The early episodes of Black Bird spend a good amount of time establishing who Jimmy and Larry are. Taron Egerton, in what may be one of his most challenging roles, plays Jimmy as an over-confident player who gets in way over his head. Hauser, who has developed into one hell of an actor, delivers a chilling performance as the “serial confessor” Hall. With so many infamous serial killers in the annals of crime, I was shocked to be so unfamiliar with Hall’s crimes. Knowing as little as possible about him helps this series feel more disturbing and thrilling as you are left stunned that this story could possibly be based on actual events. It takes three episodes before Jimmy and Larry’s relationship begins to develop, but none of that time is wasted as the story spends ample time building multiple elements to complicate the story. Jimmy must not only contend with his assignment to elicit the truth from Hall but he must also deal with other factions in prison including a crooked guard and a member of the mob who takes a liking to him.
As good as Egerton and Hauser are on screen together, they spend a good amount of time apart and each actor owns the scenes they are in. But, the supporting players in this are also very good. Sepideh Moafi (The L Word, The Deuce) plays McCauley as a skilled investigator and goes to the mat with Egerton in each scene. Never taking Jimmy’s act as anything more than a performance, McCauley and Miller delve into their investigation with an intensity that really sends home the urgency of what they are trying to accomplish. Kinnear is quite good as the small-town cop who knows from the outset that Hall is a monster even when those around him don’t believe it. The two are very good and would have been the buzziest part of this cast if not for the late Ray Liotta. Liotta, who plays Jimmy’s father, gives a brutally emotional performance, unlike anything he has done in quite a long time that anchors Jimmy’s redemption from criminal to key in taking down Hall.

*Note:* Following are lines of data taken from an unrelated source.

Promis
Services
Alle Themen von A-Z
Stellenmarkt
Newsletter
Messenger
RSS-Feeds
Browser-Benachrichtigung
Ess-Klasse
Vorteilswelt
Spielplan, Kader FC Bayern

With an eerie and memorable score by Mogwai (Kin, ZeroZeroZero), Black Bird takes six episodes to unveil the full scope of Larry Hall’s crimes as well as Jimmy Keene’s experiences in trying to survive in prison. Created by Dennis Lehane, best known for crime novels Mystic River, Gone Baby Gone, Shutter Island, and Live By Night, this series takes elements from serial killer stories, prison dramas, police procedurals, and more and combines them in a way that makes for very compelling television. Directed by Michael R. Roskam (The Drop), Joe Chappelle (The Wire), and Jim McKay (Better Call Saul), Black Bird creates a vivid look at prison life that we often don’t see on screen. I continuously sympathized with Jimmy while sometimes questioning whether Larry Hall was guilty or mentally ill. Lehane and his writing team do a stellar job in making you question your own instincts about these characters until the very last episode.
I was not expecting Black Bird to be more than just another true-crime adaptation when I first heard about it. I should have trusted that between Dennis Lehane behind the scenes and Taron Egerton and Paul Walter Hauser in front of the camera that this would be anything but great. A distinct take on the serial killer genre, Black Bird benefits from excellent performances from the entire cast, especially the late, great Ray Liotta. While many elements of this story could have turned into cliche and formulaic tropes, Black Bird never succumbs to playing it safe. This is a very compelling story that kept me glued for all six episodes and is a tale I will not soon forget.